API v3


For the exhaustive list of changes against the API v2 please refer to the Changelog.
API v2 is now deprecated and will be terminated on 31st March 2025.

Request formalities

  • All requests must be made via HTTPS.
  • All endpoint URLs begin with https://app.fakturoid.cz/api/v3.

Most endpoints require Fakturoid account name as part of the request URL as a slug parameter.

https://app.fakturoid.cz/api/v3/accounts/{slug}/invoices.json

For example if the account name is applecorp, the URL will look like this:

https://app.fakturoid.cz/api/v3/accounts/applecorp/invoices.json

List of all accounts for the current user can be obtained via current user endpoint.

Identification

All requests must have the User-Agent header with the information about the name of your application and a technical contact email so we can contact you in case something goes rogue with your API integration.

User-Agent: YourAppName (administrative@contact.com)

Requests without this header will receive 400 Bad Request error.

JSON

Unless stated otherwise, data (payload) is sent inside the request/response body as an UTF-8 encoded JSON string. Requests that send JSON payload need to have a header Content-Type: application/json.

Requests requesting a different type of response will receive 415 Unsupported Media Type error.

Authorization

Fakturoid supports OAuth 2 protocol for authorization.

Pagination

  • Pagination is used on all endpoints that return a collection of records.
  • There are 40 records per page.
  • Next page can be requested by using the page query parameter.

Error handling

Aside form 2xx success HTTP status codes, the API may also return 4xx client and 5xx server error responses. In case of an error response body always contains a JSON with the description of the error.

Error response body can have two formats. The first one is always used for 422 Unprocessable Entity responses for invalid data and occasionally for other errors as well:

{
  "errors": {
    "name": ["can't be blank"]
  }
}

It contains errors key with a map of fields an their errors.

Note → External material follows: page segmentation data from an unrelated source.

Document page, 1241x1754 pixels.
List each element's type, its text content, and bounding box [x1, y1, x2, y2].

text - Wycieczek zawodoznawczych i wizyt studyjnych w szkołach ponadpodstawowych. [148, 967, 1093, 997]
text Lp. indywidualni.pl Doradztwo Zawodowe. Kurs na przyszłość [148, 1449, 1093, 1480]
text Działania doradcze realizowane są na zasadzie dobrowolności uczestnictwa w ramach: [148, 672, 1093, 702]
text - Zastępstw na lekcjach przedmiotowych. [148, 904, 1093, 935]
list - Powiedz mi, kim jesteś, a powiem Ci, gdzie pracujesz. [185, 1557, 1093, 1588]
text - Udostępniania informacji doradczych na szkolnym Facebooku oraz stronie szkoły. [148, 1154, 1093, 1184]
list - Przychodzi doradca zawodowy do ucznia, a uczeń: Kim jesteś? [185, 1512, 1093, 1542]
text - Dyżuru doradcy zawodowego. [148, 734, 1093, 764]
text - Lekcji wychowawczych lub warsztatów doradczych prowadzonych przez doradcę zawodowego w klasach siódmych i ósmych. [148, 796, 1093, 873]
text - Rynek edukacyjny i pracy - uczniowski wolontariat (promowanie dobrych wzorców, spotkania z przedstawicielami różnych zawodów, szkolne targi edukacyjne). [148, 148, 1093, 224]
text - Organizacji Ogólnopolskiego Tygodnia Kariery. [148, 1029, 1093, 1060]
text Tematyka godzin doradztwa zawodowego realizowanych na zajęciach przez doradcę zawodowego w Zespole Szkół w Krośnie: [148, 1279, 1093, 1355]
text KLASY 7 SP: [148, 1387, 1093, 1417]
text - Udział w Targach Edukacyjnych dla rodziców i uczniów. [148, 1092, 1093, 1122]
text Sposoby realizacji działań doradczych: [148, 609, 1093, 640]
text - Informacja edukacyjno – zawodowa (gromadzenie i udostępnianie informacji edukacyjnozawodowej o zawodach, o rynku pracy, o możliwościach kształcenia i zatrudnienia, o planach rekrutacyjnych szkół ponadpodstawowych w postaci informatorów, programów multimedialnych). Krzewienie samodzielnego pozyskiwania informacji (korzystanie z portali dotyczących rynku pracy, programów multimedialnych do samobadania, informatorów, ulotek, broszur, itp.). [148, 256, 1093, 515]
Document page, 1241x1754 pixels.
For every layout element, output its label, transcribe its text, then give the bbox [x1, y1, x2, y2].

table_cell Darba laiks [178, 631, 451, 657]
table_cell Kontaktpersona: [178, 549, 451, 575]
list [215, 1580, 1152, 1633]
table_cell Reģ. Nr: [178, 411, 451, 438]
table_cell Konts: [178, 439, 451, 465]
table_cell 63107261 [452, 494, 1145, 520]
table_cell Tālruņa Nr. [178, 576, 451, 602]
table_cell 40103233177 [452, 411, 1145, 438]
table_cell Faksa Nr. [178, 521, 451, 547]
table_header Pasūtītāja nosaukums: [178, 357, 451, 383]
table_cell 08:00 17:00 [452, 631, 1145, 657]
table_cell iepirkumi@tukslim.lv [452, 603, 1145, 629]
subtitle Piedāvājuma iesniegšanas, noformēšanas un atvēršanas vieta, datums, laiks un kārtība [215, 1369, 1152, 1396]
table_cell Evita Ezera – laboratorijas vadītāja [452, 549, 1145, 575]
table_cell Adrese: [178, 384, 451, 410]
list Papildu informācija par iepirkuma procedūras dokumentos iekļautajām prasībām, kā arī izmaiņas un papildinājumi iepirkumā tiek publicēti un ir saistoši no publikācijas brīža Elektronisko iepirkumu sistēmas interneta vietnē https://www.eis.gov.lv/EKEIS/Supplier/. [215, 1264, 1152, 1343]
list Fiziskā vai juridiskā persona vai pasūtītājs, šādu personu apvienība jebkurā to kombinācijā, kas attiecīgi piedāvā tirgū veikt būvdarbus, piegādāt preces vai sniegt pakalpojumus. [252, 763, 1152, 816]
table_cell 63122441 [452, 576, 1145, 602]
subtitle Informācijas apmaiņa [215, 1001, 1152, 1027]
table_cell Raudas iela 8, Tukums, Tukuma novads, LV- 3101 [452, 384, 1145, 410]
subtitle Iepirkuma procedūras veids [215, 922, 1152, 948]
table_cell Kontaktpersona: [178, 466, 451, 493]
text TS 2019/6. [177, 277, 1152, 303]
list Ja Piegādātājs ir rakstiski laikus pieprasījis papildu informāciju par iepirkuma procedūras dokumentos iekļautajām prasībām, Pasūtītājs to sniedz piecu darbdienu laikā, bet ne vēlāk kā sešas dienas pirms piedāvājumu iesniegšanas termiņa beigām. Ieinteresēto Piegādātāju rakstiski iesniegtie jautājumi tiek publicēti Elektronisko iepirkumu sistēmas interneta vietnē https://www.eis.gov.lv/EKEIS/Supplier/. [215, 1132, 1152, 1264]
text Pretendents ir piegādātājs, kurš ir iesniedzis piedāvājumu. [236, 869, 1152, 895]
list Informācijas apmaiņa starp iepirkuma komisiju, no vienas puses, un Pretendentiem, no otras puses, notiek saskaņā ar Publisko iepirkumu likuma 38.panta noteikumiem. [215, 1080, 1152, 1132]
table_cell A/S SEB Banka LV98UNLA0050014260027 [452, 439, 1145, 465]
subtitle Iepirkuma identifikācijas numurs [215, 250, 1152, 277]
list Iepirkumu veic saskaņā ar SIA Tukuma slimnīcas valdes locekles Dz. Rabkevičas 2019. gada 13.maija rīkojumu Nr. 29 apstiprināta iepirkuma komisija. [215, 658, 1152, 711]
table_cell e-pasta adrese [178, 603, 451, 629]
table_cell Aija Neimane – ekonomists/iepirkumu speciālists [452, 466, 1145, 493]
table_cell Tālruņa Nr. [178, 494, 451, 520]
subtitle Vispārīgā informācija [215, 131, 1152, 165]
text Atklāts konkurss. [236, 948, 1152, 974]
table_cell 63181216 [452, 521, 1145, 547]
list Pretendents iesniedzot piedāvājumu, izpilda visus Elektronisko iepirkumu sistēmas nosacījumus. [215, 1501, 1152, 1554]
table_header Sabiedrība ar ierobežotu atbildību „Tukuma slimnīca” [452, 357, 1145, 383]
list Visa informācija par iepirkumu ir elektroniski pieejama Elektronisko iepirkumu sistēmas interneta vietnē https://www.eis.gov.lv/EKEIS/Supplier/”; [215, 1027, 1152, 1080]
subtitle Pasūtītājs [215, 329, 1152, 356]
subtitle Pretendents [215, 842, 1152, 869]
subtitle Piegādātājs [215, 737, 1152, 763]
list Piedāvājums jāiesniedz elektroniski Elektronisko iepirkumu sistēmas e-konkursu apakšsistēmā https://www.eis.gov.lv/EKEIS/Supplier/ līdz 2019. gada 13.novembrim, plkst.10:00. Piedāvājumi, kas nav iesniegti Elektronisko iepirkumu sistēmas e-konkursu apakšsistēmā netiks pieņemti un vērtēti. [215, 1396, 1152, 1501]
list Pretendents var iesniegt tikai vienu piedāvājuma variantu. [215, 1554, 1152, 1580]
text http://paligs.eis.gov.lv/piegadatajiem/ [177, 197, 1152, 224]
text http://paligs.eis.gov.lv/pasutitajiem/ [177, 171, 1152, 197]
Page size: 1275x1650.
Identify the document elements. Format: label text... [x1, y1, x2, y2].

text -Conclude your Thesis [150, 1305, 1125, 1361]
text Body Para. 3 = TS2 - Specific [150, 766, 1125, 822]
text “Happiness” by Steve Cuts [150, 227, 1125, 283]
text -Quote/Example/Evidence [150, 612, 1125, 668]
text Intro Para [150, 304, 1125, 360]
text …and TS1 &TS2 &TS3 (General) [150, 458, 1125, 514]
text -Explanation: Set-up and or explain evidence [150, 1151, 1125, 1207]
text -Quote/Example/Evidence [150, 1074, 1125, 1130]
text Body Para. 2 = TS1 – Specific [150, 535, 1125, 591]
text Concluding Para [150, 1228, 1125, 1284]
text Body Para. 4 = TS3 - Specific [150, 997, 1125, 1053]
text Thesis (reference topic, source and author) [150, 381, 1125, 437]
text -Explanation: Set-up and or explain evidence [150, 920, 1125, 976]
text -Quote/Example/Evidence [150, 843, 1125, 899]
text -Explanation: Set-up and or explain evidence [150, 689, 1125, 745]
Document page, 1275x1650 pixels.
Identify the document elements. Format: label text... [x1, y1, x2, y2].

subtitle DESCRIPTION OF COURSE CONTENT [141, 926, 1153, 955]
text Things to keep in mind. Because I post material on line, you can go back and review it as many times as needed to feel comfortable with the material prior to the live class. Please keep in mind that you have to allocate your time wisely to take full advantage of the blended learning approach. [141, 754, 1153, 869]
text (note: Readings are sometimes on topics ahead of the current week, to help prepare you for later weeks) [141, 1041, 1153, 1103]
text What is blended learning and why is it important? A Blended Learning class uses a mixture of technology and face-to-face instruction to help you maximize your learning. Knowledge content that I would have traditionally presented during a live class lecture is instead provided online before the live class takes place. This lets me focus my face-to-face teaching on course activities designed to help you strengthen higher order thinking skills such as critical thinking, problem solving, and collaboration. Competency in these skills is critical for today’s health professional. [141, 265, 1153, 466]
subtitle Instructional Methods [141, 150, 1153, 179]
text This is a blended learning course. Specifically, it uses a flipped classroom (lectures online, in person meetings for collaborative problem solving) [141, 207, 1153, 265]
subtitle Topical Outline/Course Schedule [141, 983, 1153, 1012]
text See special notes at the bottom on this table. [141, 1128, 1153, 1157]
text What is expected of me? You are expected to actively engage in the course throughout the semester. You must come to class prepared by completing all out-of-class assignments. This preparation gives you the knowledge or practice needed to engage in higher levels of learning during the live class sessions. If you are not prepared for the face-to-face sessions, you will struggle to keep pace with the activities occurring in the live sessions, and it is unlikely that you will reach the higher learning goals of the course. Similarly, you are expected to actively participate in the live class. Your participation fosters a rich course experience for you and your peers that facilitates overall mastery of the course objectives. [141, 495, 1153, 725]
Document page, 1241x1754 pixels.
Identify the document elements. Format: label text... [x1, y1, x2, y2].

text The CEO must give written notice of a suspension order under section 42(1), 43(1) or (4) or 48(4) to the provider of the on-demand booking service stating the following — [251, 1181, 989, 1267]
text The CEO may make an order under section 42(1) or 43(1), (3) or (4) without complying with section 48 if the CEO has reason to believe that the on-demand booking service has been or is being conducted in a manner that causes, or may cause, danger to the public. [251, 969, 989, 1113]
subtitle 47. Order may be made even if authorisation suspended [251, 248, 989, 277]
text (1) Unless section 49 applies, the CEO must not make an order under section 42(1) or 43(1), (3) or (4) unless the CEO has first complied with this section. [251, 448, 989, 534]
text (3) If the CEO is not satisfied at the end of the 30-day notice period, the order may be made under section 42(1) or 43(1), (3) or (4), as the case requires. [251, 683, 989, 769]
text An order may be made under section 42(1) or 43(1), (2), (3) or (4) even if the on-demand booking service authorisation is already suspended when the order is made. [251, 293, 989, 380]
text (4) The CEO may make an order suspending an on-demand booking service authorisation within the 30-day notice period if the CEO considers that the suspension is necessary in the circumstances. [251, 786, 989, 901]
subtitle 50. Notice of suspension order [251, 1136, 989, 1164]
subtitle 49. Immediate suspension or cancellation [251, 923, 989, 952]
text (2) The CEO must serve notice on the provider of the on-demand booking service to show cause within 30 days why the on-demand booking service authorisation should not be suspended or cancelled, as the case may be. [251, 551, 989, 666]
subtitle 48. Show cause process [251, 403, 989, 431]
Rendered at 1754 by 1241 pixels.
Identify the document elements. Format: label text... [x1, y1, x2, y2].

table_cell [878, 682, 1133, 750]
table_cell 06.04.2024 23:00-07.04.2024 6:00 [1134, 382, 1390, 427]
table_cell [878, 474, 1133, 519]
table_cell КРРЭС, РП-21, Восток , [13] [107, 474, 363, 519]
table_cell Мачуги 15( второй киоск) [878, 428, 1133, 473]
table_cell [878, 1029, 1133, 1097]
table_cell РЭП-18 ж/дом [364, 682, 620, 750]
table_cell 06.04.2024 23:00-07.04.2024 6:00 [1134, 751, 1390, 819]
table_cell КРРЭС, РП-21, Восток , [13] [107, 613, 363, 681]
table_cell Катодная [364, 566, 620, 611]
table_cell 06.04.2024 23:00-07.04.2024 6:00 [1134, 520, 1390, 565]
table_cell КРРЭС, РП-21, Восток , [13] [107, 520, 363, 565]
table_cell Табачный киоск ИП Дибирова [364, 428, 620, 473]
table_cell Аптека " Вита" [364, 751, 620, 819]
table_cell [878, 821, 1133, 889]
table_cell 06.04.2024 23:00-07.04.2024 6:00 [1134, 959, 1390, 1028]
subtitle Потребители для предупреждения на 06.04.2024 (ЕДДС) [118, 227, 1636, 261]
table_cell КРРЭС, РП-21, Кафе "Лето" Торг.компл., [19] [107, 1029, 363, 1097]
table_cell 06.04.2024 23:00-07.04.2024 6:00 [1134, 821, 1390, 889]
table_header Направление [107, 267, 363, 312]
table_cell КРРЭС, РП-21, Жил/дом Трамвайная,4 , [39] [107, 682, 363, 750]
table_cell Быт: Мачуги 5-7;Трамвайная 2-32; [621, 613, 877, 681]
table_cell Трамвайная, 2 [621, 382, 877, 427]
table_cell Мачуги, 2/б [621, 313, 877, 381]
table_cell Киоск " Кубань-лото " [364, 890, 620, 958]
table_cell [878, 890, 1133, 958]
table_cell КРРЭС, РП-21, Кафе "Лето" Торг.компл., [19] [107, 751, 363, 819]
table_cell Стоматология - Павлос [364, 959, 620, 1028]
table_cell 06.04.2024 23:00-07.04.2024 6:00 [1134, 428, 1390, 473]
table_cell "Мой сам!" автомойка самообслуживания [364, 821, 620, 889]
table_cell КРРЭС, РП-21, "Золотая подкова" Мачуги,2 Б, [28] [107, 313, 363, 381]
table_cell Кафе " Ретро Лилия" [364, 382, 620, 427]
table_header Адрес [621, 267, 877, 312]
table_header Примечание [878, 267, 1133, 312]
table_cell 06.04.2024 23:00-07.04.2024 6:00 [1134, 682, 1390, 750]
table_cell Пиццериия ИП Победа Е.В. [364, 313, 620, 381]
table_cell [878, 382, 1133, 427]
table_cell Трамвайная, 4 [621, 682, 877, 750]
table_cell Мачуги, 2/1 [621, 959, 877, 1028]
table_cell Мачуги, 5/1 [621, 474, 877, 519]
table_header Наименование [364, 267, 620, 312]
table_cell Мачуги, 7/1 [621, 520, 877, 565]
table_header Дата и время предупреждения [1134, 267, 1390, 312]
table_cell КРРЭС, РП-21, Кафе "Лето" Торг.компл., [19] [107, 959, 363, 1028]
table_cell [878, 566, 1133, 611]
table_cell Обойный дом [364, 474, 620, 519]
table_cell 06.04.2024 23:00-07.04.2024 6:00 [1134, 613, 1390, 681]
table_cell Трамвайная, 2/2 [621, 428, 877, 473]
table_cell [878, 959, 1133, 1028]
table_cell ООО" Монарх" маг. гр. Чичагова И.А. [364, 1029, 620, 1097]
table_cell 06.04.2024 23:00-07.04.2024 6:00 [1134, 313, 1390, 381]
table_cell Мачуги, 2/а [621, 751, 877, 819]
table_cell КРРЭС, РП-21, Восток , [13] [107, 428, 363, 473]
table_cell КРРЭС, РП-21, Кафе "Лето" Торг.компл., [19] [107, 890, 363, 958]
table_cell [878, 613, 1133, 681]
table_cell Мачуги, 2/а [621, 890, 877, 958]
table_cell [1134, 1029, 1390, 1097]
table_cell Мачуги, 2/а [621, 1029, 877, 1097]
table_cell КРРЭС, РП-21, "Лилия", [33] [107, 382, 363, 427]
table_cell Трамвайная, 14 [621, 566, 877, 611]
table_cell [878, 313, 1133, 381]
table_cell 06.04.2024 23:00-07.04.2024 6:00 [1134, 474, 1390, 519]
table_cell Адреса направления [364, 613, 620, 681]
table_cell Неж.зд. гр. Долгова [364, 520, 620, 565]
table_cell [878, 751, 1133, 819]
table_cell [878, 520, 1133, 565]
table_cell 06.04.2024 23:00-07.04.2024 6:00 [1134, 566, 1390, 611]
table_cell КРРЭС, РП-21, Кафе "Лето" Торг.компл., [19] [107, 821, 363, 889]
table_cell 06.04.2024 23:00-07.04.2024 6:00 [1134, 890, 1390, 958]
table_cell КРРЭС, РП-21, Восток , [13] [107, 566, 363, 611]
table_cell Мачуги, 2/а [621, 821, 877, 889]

The second format is used for all other errors and always contains error key with a string code of the error and error_description with a human readable description of the error:

{
  "error": "invalid_request",
  "error_description": "Required header \"User-Agent\" is missing"
}

Read-only mode

In case of maintenance, Fakturoid API will respond with status code 503 Temporarily Unavailable. Certain search endpoints may return the same status code when they are busy.

Defensive implementation of the API

Your application should always handle errors returned by the API. In cases of a maintenance or a 5xx server error, your application should retry the request later as Fakturoid does not store the requests for the later processing.

In case of 4xx client error, your application should display the error message to the user or your integration should be updated in a way to fix the error.

Rate-limiting

In case your IP address exceeds 200 requests per minute, the server will respond with the status code 429 Too Many Requests. Please wait a few seconds and retry the request.

Blocked account

If the Fakturoid account is blocked due to an overdue invoice from Fakturoid, the server will respond with status code 402 Payment Required and the response body will contain the list of unpaid invoices.